[Start of Given entries]
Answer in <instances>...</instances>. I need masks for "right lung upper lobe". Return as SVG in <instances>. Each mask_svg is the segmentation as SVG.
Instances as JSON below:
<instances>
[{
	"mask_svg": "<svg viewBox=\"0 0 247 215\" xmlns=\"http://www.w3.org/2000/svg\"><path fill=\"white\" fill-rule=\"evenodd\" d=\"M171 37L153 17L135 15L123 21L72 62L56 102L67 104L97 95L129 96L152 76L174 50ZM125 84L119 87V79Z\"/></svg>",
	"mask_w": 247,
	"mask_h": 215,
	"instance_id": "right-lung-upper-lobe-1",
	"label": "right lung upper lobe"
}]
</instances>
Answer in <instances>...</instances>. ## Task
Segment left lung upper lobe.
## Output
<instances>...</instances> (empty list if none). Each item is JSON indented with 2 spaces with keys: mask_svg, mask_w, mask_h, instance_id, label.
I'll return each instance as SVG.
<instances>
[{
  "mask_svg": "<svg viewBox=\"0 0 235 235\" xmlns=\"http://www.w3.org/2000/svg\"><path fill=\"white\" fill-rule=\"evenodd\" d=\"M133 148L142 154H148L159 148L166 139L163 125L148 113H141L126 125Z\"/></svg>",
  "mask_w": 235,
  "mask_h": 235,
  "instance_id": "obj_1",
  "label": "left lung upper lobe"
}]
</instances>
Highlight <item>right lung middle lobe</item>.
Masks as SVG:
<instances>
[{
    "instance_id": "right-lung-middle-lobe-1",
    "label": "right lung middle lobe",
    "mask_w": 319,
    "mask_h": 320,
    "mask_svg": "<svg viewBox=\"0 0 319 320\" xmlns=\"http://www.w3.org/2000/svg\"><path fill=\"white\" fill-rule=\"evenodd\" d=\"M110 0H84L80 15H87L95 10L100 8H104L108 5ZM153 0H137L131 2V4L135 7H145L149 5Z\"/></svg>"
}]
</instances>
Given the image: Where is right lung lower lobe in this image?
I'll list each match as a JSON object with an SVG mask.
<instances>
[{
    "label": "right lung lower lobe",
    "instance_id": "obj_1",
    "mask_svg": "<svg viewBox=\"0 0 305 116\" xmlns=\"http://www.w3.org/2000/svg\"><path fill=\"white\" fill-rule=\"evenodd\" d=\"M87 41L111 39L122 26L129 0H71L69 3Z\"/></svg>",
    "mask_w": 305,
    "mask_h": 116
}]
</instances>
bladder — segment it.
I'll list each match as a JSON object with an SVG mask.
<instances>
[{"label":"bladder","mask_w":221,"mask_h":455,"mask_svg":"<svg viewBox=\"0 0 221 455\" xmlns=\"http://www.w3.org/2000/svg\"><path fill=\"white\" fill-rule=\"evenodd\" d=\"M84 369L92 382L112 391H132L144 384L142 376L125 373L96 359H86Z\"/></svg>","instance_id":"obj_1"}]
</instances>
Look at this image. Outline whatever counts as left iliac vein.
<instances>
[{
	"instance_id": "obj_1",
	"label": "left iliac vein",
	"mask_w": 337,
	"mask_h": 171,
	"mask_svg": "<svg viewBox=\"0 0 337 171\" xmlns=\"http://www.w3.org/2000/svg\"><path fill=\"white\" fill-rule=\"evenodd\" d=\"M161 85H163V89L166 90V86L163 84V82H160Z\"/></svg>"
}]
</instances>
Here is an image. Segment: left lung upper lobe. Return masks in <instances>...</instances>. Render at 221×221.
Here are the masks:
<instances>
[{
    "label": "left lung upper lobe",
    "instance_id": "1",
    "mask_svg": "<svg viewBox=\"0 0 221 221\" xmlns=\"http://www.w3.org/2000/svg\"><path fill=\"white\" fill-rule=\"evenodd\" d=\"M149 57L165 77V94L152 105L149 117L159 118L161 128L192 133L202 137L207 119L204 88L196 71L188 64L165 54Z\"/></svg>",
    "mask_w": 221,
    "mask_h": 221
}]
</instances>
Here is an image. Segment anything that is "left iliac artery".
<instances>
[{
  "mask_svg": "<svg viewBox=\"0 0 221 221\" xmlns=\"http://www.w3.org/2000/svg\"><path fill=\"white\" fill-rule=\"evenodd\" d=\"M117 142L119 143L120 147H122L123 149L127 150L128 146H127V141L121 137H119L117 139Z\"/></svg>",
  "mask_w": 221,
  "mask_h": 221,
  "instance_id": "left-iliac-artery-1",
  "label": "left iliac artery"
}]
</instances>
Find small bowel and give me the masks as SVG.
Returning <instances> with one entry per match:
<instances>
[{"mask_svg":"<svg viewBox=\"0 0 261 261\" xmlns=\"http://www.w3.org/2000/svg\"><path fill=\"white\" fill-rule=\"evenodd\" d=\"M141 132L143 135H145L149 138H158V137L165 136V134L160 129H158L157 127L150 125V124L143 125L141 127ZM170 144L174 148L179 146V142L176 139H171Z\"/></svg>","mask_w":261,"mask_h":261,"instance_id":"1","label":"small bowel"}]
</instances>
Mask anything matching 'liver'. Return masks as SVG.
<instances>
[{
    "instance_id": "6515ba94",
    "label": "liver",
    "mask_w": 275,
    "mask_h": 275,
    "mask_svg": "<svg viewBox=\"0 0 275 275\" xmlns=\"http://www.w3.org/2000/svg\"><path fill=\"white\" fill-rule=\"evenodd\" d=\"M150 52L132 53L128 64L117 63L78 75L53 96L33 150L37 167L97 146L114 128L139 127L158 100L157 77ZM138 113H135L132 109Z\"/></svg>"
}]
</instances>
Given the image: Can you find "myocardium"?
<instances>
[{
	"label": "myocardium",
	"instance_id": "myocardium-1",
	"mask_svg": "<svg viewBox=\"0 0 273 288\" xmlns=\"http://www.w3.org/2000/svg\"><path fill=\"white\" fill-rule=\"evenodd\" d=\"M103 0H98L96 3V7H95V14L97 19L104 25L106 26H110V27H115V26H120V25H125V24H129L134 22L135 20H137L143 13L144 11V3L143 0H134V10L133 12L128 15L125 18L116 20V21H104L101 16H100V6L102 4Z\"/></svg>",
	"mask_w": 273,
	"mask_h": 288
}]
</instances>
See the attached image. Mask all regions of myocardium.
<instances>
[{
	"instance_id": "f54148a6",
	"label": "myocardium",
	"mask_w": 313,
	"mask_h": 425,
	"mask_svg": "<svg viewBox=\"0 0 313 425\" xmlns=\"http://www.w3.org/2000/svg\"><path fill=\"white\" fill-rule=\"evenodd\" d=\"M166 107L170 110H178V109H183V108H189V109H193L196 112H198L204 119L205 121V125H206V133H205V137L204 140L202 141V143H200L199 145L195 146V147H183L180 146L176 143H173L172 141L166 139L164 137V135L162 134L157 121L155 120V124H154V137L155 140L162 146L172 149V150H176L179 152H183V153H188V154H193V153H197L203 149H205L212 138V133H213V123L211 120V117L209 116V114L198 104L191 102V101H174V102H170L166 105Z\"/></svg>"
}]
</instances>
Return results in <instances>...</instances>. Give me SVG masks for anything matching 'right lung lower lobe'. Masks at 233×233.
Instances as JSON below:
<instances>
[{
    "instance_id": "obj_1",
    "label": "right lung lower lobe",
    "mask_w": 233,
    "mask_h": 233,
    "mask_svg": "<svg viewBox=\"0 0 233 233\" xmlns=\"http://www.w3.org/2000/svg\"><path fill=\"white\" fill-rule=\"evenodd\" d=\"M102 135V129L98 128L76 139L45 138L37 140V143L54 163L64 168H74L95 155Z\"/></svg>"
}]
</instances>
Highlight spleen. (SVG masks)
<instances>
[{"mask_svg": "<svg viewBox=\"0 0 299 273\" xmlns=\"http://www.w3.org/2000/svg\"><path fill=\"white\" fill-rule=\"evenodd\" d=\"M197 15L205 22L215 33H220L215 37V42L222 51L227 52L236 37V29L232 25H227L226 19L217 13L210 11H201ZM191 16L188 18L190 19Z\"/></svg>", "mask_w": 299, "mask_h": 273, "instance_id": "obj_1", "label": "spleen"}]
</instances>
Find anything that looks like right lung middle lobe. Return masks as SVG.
[End of Given entries]
Work to complete
Rewrite the material from the line containing "See the attached" through the end, changing "Highlight" to "Segment" and leaving everything else as it is.

Final answer
See the attached image. Mask all regions of myocardium.
<instances>
[{
	"instance_id": "f54148a6",
	"label": "myocardium",
	"mask_w": 313,
	"mask_h": 425,
	"mask_svg": "<svg viewBox=\"0 0 313 425\" xmlns=\"http://www.w3.org/2000/svg\"><path fill=\"white\" fill-rule=\"evenodd\" d=\"M166 107L170 110H178V109H183V108H189V109H193L196 112H198L204 119L205 121V125H206V133H205V137L204 140L202 141V143H200L199 145L195 146V147H183L180 146L176 143H173L172 141L166 139L164 137V135L162 134L157 121L155 120V124H154V137L155 140L162 146L172 149V150H176L179 152H183V153H188V154H193V153H197L203 149H205L212 138V133H213V123L211 120V117L209 116V114L198 104L191 102V101H174V102H170L166 105Z\"/></svg>"
}]
</instances>
Return results in <instances>...</instances>. Give me SVG masks for anything matching 'right lung lower lobe'. Masks at 233×233.
Instances as JSON below:
<instances>
[{
    "instance_id": "obj_1",
    "label": "right lung lower lobe",
    "mask_w": 233,
    "mask_h": 233,
    "mask_svg": "<svg viewBox=\"0 0 233 233\" xmlns=\"http://www.w3.org/2000/svg\"><path fill=\"white\" fill-rule=\"evenodd\" d=\"M102 135V129L98 128L76 139L45 138L37 140V143L54 163L64 168H74L95 155Z\"/></svg>"
}]
</instances>
Segment spleen. (SVG masks)
<instances>
[{"mask_svg": "<svg viewBox=\"0 0 299 273\" xmlns=\"http://www.w3.org/2000/svg\"><path fill=\"white\" fill-rule=\"evenodd\" d=\"M197 15L205 22L215 33H220L215 37V42L222 51L227 52L236 37V29L232 25H227L226 19L217 13L210 11H201ZM191 16L188 18L190 19Z\"/></svg>", "mask_w": 299, "mask_h": 273, "instance_id": "obj_1", "label": "spleen"}]
</instances>
Find anything that looks like right lung middle lobe. Return masks as SVG.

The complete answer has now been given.